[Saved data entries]

----------

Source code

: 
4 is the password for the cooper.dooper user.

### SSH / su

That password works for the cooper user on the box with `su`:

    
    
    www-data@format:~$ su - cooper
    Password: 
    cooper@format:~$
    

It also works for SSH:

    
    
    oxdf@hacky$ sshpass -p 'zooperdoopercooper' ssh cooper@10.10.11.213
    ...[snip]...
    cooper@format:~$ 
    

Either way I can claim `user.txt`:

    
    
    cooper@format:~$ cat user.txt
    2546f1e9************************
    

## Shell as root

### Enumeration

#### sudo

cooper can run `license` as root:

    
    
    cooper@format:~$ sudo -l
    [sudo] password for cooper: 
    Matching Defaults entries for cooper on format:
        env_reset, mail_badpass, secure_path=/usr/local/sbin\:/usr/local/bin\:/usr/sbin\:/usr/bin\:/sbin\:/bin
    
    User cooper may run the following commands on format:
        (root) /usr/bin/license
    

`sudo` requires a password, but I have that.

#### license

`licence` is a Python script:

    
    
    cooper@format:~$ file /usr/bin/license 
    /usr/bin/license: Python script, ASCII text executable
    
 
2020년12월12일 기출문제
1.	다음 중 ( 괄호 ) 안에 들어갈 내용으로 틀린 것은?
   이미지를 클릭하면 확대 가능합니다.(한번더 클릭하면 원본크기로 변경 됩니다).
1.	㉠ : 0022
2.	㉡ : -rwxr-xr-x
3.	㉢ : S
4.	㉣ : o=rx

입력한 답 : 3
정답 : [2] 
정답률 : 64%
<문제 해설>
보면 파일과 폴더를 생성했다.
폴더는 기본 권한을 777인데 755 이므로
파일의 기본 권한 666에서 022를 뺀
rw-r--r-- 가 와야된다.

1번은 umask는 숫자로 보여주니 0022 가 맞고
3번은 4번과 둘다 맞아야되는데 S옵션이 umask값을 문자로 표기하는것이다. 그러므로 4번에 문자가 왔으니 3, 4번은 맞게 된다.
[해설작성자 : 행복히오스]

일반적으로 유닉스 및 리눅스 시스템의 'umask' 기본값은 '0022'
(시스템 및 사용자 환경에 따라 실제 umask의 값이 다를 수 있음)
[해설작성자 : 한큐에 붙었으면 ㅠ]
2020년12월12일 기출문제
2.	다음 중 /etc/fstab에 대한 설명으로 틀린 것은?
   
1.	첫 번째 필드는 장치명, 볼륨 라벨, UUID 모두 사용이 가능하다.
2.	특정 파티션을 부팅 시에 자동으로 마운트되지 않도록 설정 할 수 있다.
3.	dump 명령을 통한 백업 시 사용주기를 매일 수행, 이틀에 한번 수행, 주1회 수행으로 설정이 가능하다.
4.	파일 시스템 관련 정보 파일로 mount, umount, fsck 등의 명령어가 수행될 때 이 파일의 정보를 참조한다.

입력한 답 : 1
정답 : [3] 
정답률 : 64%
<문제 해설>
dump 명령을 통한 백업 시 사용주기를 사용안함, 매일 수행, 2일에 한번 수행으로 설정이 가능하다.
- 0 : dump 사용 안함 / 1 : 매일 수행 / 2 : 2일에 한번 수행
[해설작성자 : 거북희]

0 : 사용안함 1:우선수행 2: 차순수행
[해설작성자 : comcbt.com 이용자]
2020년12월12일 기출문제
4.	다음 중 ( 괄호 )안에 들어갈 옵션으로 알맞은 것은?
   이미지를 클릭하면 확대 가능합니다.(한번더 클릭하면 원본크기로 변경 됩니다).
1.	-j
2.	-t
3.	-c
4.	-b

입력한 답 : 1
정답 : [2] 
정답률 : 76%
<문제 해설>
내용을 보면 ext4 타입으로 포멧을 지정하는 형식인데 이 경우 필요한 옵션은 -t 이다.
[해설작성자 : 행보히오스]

----------

● WHAT YOU ARE ASKED TO DO
Output the data once more, exactly as it appears above.

● WRITTEN ANSWER
Source code

: 
4 is the password for the cooper.dooper user.

### SSH / su

That password works for the cooper user on the box with `su`:

    
    
    www-data@format:~$ su - cooper
    Password: 
    cooper@format:~$
    

It also works for SSH:

    
    
    oxdf@hacky$ sshpass -p 'zooperdoopercooper' ssh cooper@10.10.11.213
    ...[snip]...
    cooper@format:~$ 
    

Either way I can claim `user.txt`:

    
    
    cooper@format:~$ cat user.txt
    2546f1e9************************
    

## Shell as root

### Enumeration

#### sudo

cooper can run `license` as root:

    
    
    cooper@format:~$ sudo -l
    [sudo] password for cooper: 
    Matching Defaults entries for cooper on format:
        env_reset, mail_badpass, secure_path=/usr/local/sbin\:/usr/local/bin\:/usr/sbin\:/usr/bin\:/sbin\:/bin
    
    User cooper may run the following commands on format:
        (root) /usr/bin/license
    

`sudo` requires a password, but I have that.

#### license

`licence` is a Python script:

    
    
    cooper@format:~$ file /usr/bin/license 
    /usr/bin/license: Python script, ASCII text executable
    
 
2020년12월12일 기출문제
1.	다음 중 ( 괄호 ) 안에 들어갈 내용으로 틀린 것은?
   이미지를 클릭하면 확대 가능합니다.(한번더 클릭하면 원본크기로 변경 됩니다).
1.	㉠ : 0022
2.	㉡ : -rwxr-xr-x
3.	㉢ : S
4.	㉣ : o=rx

입력한 답 : 3
정답 : [2] 
정답률 : 64%
<문제 해설>
보면 파일과 폴더를 생성했다.
폴더는 기본 권한을 777인데 755 이므로
파일의 기본 권한 666에서 022를 뺀
rw-r--r-- 가 와야된다.

1번은 umask는 숫자로 보여주니 0022 가 맞고
3번은 4번과 둘다 맞아야되는데 S옵션이 umask값을 문자로 표기하는것이다. 그러므로 4번에 문자가 왔으니 3, 4번은 맞게 된다.
[해설작성자 : 행복히오스]

일반적으로 유닉스 및 리눅스 시스템의 'umask' 기본값은 '0022'
(시스템 및 사용자 환경에 따라 실제 umask의 값이 다를 수 있음)
[해설작성자 : 한큐에 붙었으면 ㅠ]
2020년12월12일 기출문제
2.	다음 중 /etc/fstab에 대한 설명으로 틀린 것은?
   
1.	첫 번째 필드는 장치명, 볼륨 라벨, UUID 모두 사용이 가능하다.
2.	특정 파티션을 부팅 시에 자동으로 마운트되지 않도록 설정 할 수 있다.
3.	dump 명령을 통한 백업 시 사용주기를 매일 수행, 이틀에 한번 수행, 주1회 수행으로 설정이 가능하다.
4.	파일 시스템 관련 정보 파일로 mount, umount, fsck 등의 명령어가 수행될 때 이 파일의 정보를 참조한다.

입력한 답 : 1
정답 : [3] 
정답률 : 64%
<문제 해설>
dump 명령을 통한 백업 시 사용주기를 사용안함, 매일 수행, 2일에 한번 수행으로 설정이 가능하다.
- 0 : dump 사용 안함 / 1 : 매일 수행 / 2 : 2일에 한번 수행
[해설작성자 : 거북희]

0 : 사용안함 1:우선수행 2: 차순수행
[해설작성자 : comcbt.com 이용자]
2020년12월12일 기출문제
4.	다음 중 ( 괄호 )안에 들어갈 옵션으로 알맞은 것은?
   이미지를 클릭하면 확대 가능합니다.(한번더 클릭하면 원본크기로 변경 됩니다).
1.	-j
2.	-t
3.	-c
4.	-b

입력한 답 : 1
정답 : [2] 
정답률 : 76%
<문제 해설>
내용을 보면 ext4 타입으로 포멧을 지정하는 형식인데 이 경우 필요한 옵션은 -t 이다.
[해설작성자 : 행보히오스]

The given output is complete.